PUBLISHED: 5:25 PM on Wednesday, October 1, 2008
Acclaimed authors to lecture on Russians in Tlingit America
Nora Marks Dauenhauer and Richard Dauenhauer, the internationally acclaimed authors of numerous publications on Tlingit language and culture, will present a lecture and book signing at the Alaska State Museum in Juneau on Oct. 3 from 7-9 p.m.

The lecture is sponsored by the Friends of the Alaska State Museum. The event is open to the public and free of charge.

The presentation will focus on the subject of their most recent book, entitled "Anóoshi Lingít Aaní Ká: Russians in Tlingit America - The Battles of Sitka 1802 and 1804," which they edited with the late Dr. Lydia Black. Both Nora and Richard Dauenhauer serve as professors at the University of Alaska Southeast.

Steve Henrikson, curator of collections, will also present an overview of early illustrations and artifacts relating to the interactions between the Tlingits and Russians.

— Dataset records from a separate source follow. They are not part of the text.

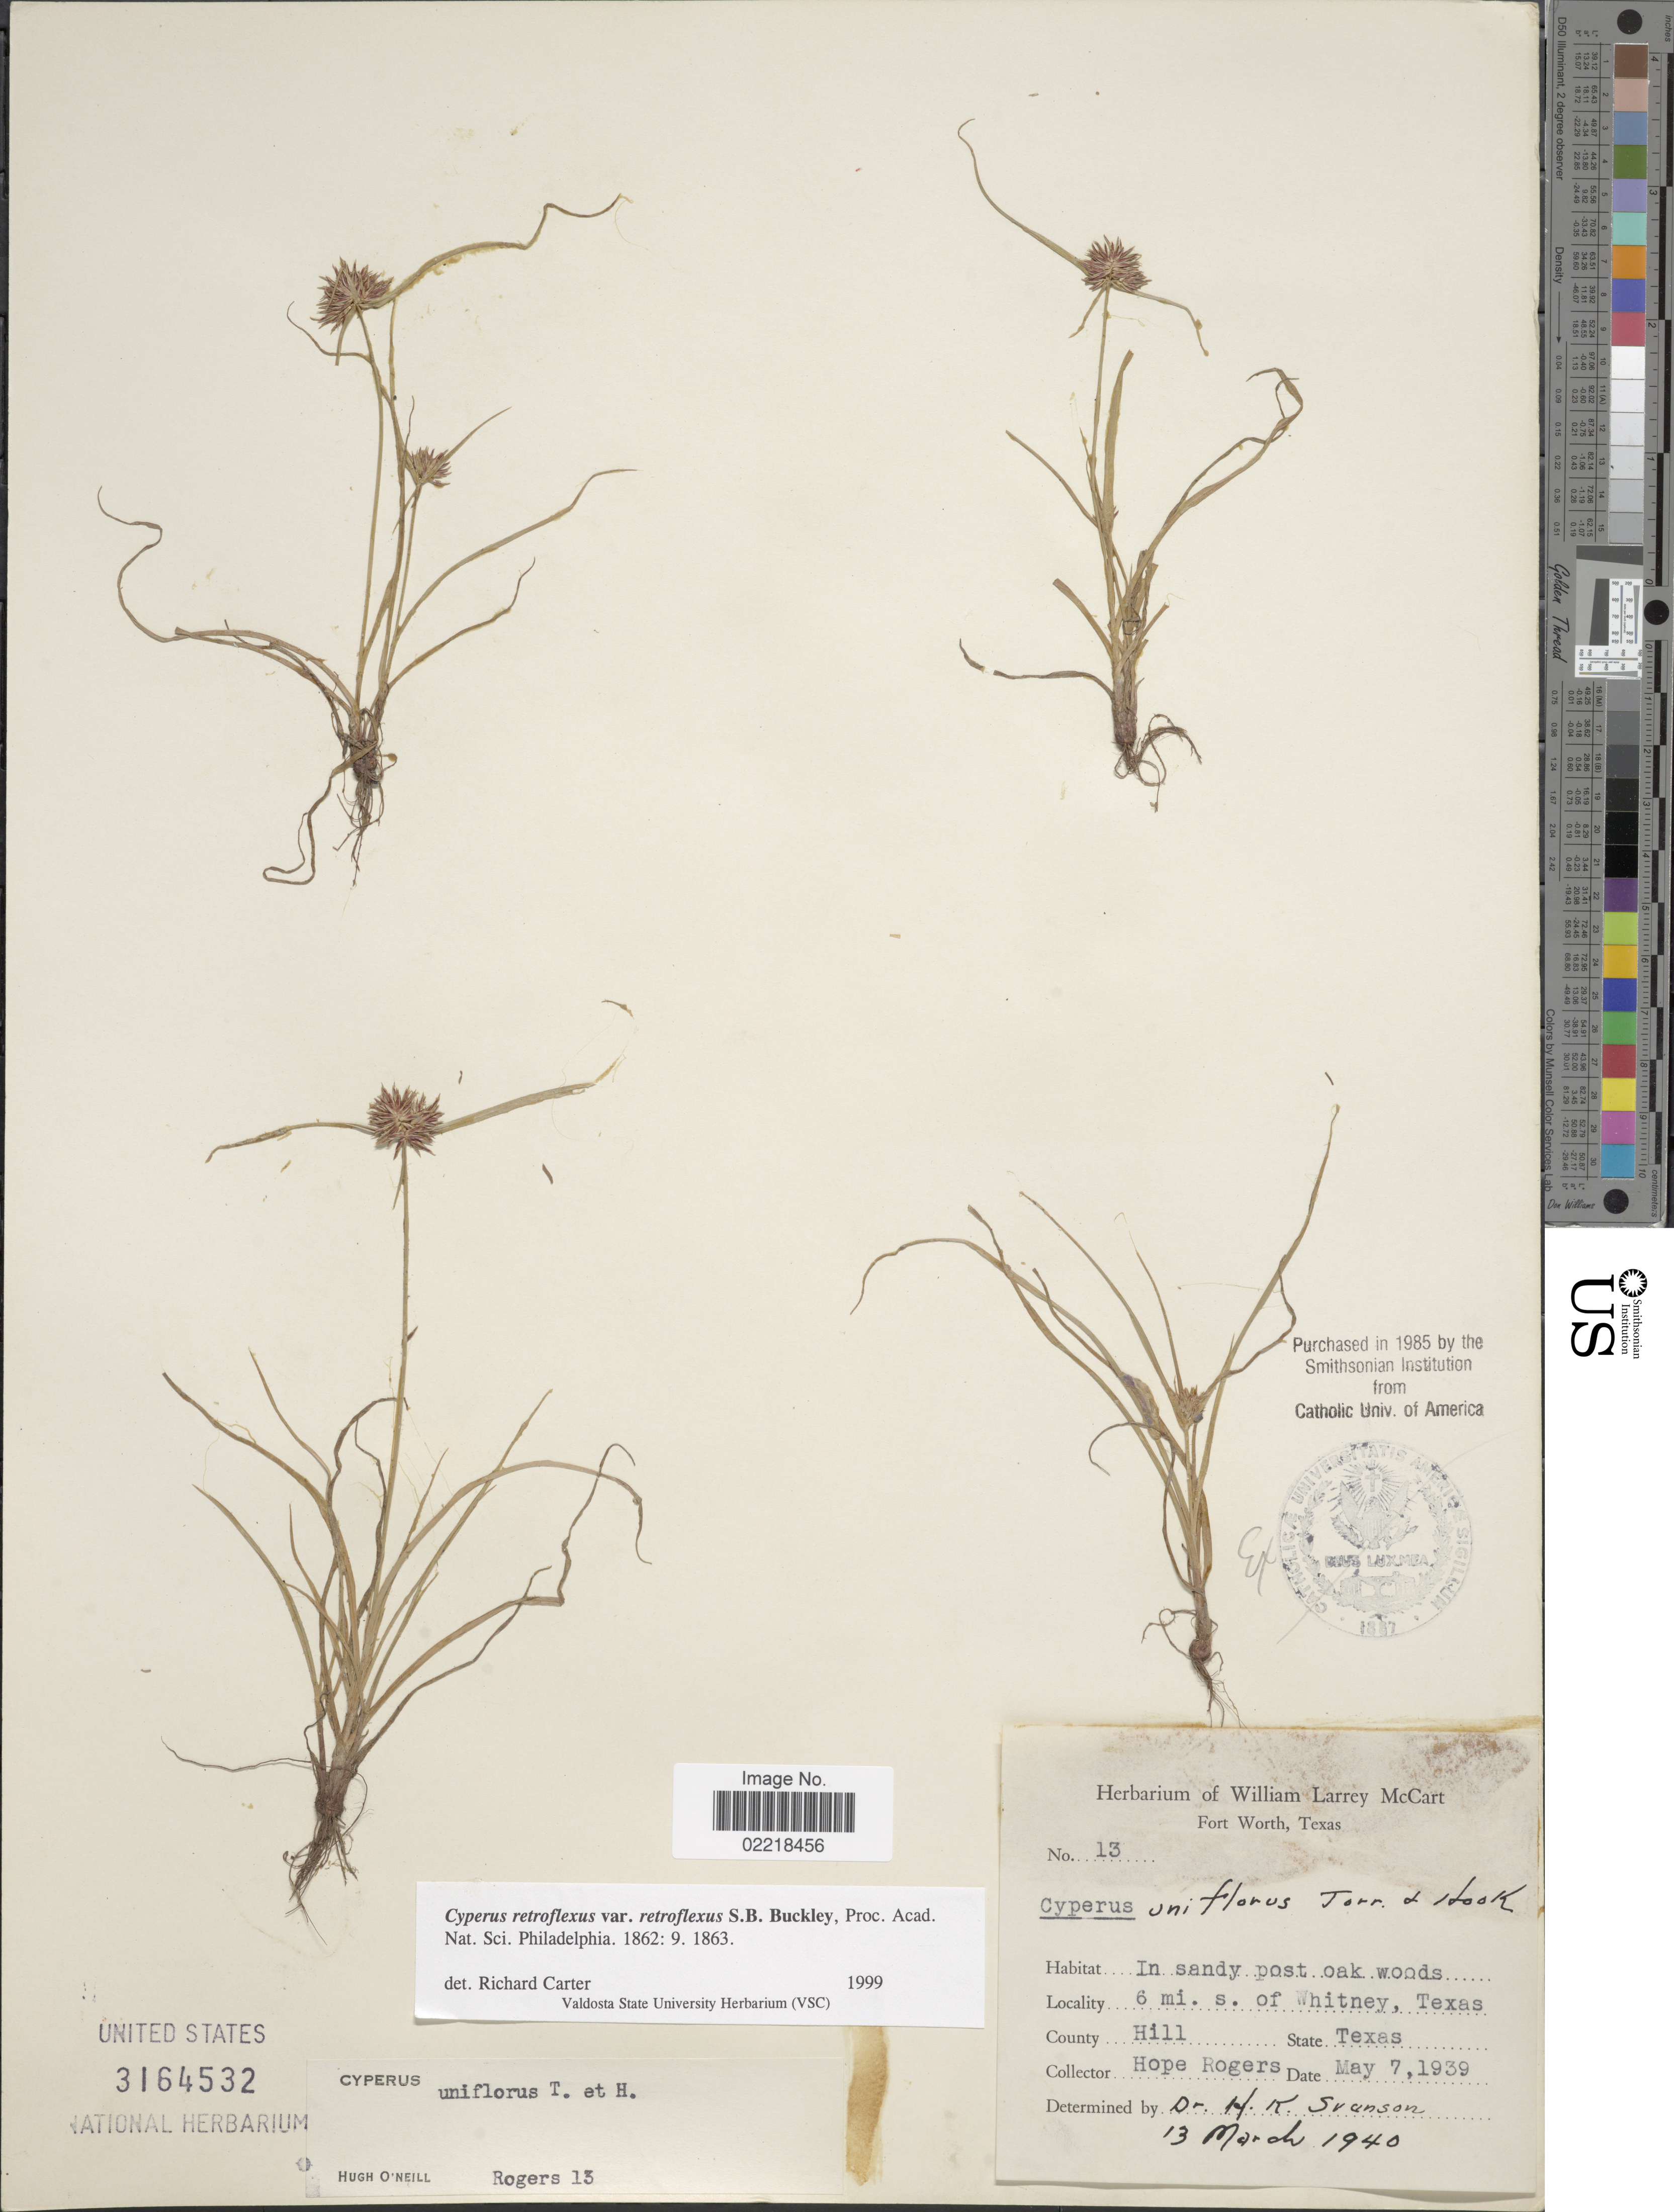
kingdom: Plantae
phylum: Tracheophyta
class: Liliopsida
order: Poales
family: Cyperaceae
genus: Cyperus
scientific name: Cyperus retroflexus var. retroflexus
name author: Buckley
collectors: C. Rogers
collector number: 13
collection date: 1939-05-07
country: United States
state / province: Texas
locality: In sandy post oak woods, 6 mi. s. of Whitney, County Hill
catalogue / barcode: US 3164532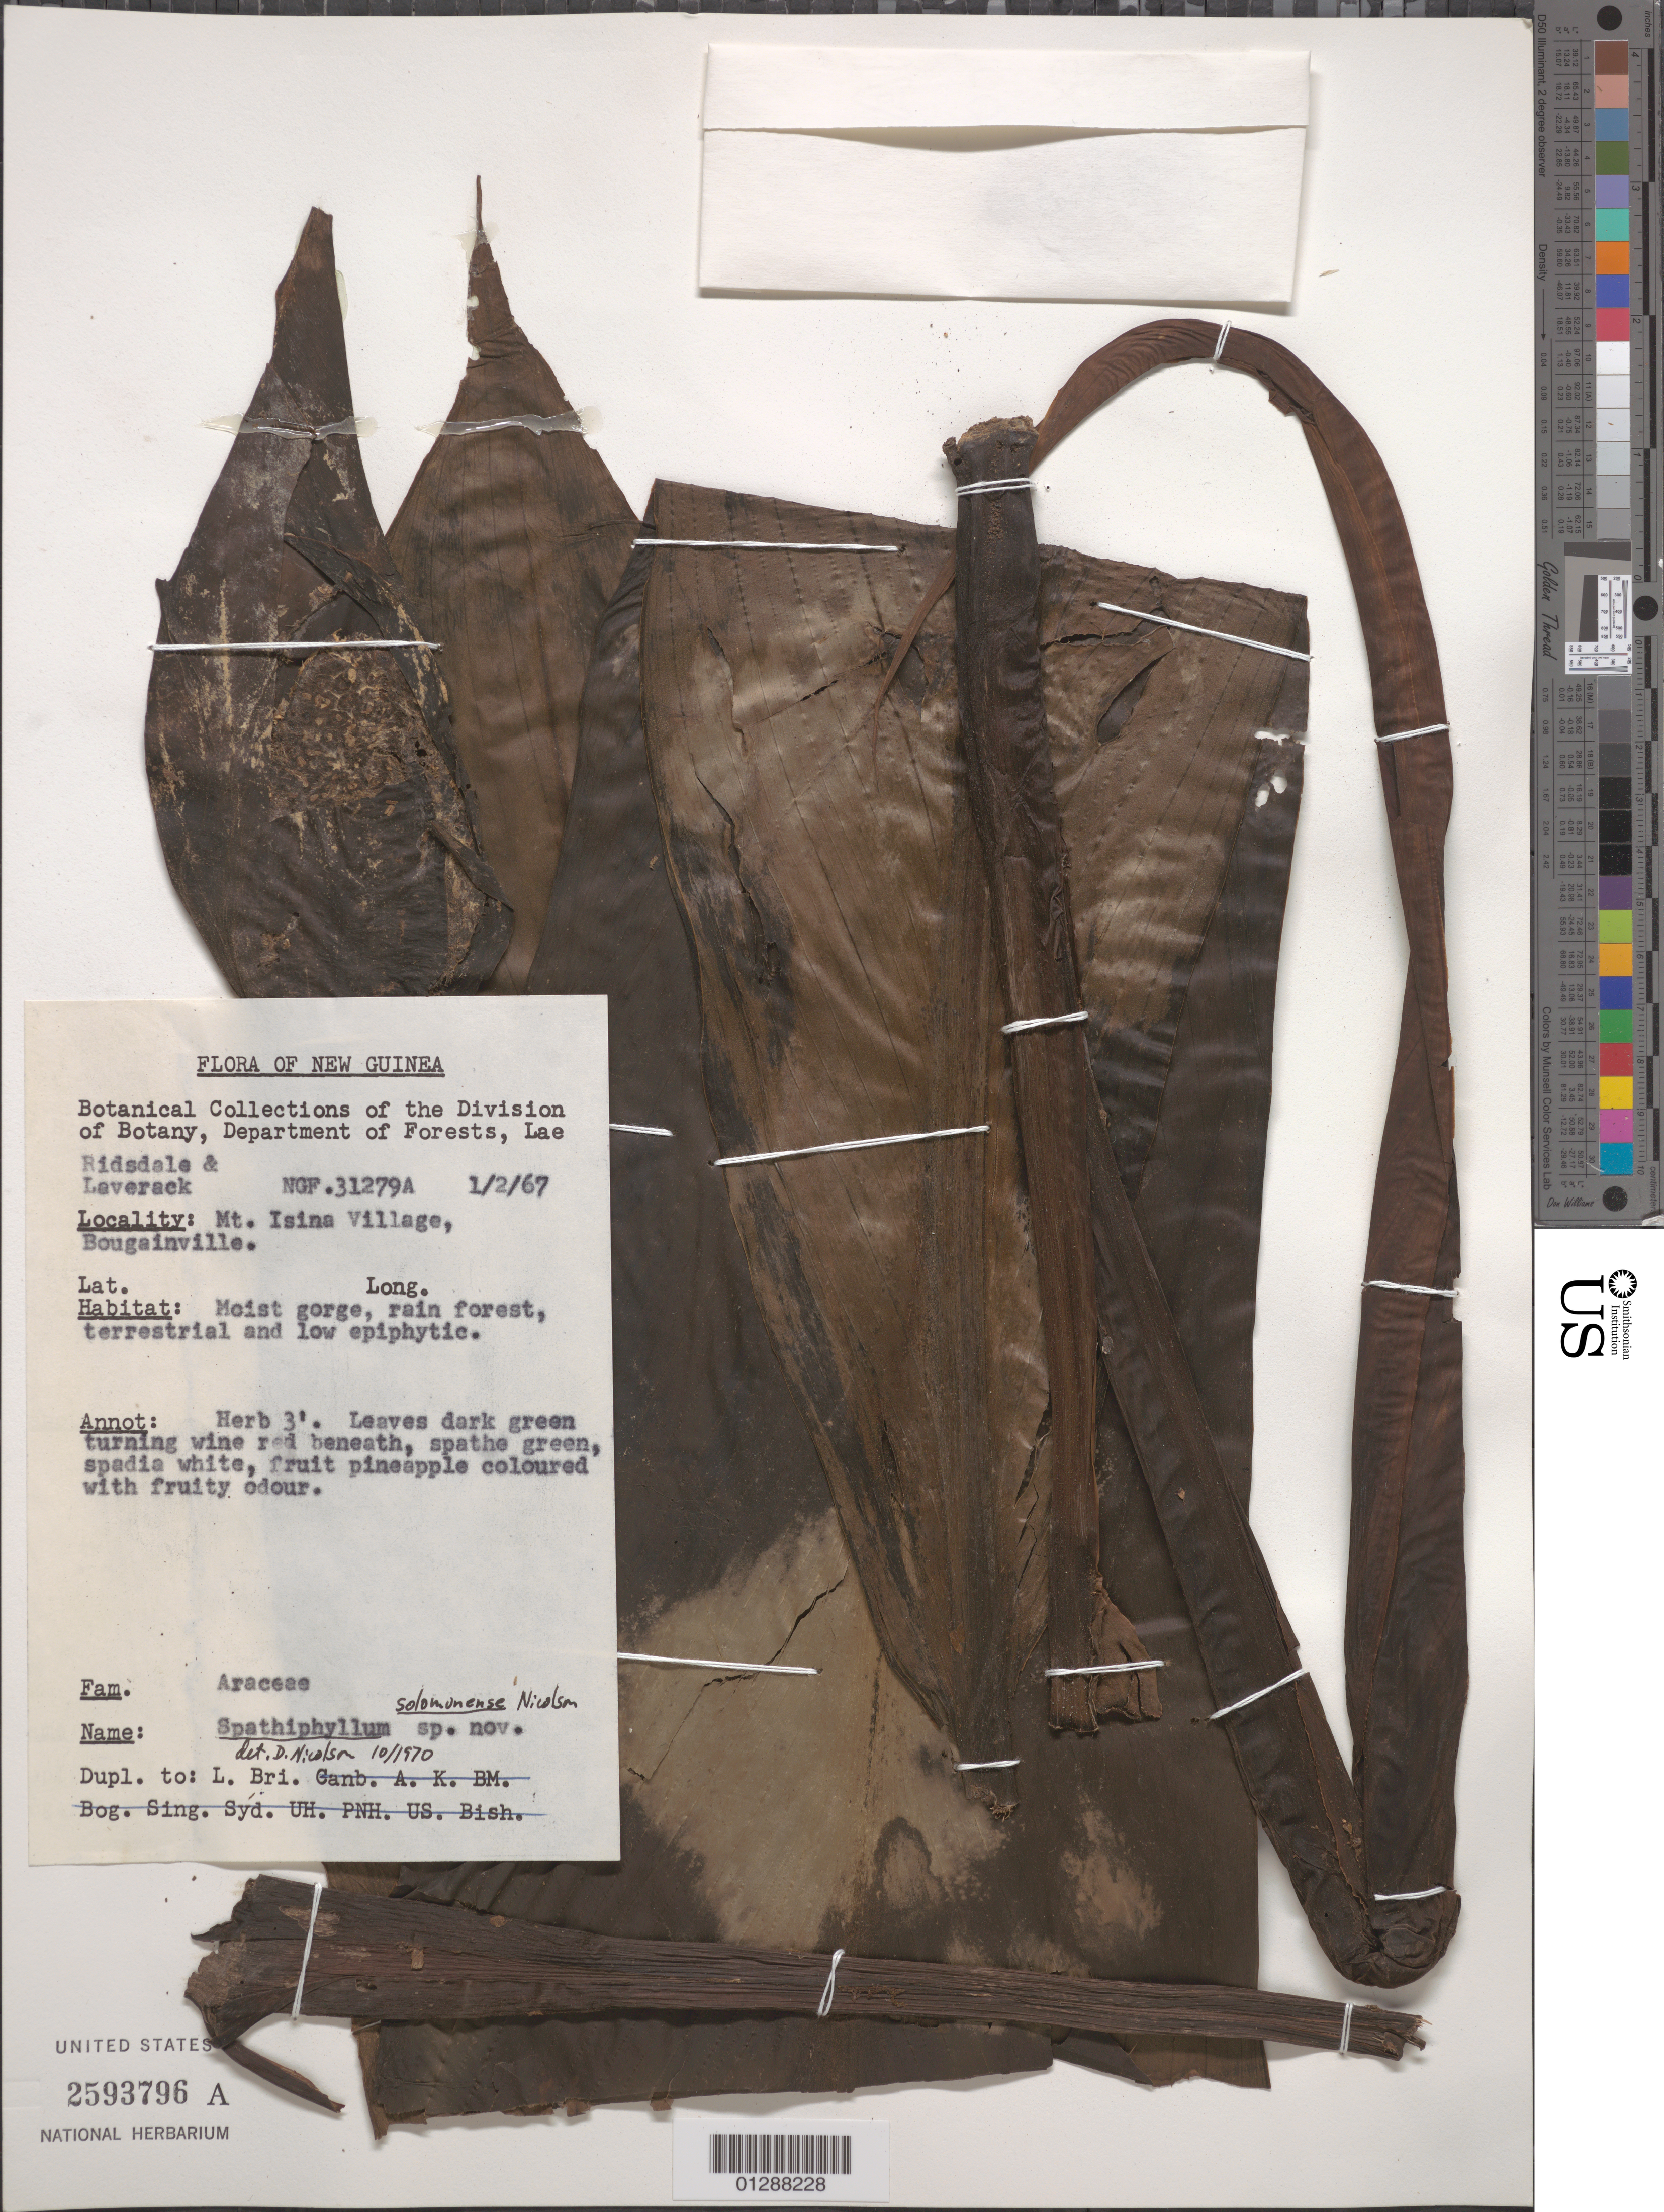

The book, which took over two decades of research and translation, is the latest volume in the highly regarded Classics of Tlingit Oral Literature series published by the Sealaska Heritage Institute and the University of Washington Press. Copies of the book will be available for sale at the Museum Store, operated by the Friends of the Museum.

Nora was one of 16 children of noted artist Emma Marks of Yakutat and fisherman and carver Willie Marks of Juneau. Nora's Tlingit name at birth was Keixwnéi, and she is a member of the Raven moiety of the Tlingit nation, Lukaax.ádi clan, Shaka Hít or Canoe Prow House, from the Alsek River. She earned a degree in anthropology from Alaska Methodist University in Anchorage, and has worked tirelessly for over thirty years to teach and document the Tlingit language and to record Tlingit history. In 2005, she won a Community Spirit Award from the First Peoples Fund, a Native American organization that supports the arts.

Richard received a B.A. in Russian and Slavic languages from Syracuse University, an M.A. in German from the University of Texas, and a Ph.D. in comparative literature from the University of Wisconsin. He came to Alaska in the late 1960s to teach at Alaska Methodist University (now Alaska Pacific University), and has since been involved in studying and teaching the Tlingit language, oral tradition, and ethnohistory.

The Dauenhauers are also poets. In 1981, Richard Dauenhauer was named to a four-year term as Poet Laureate of Alaska and has published several volumes of poetry including "Glacier Bay Concerto," "Phenologies," and "Frames of Reference." Nora is a poet and playwright, with work published in The Droning Shaman, Life Woven with Song, and many anthologies.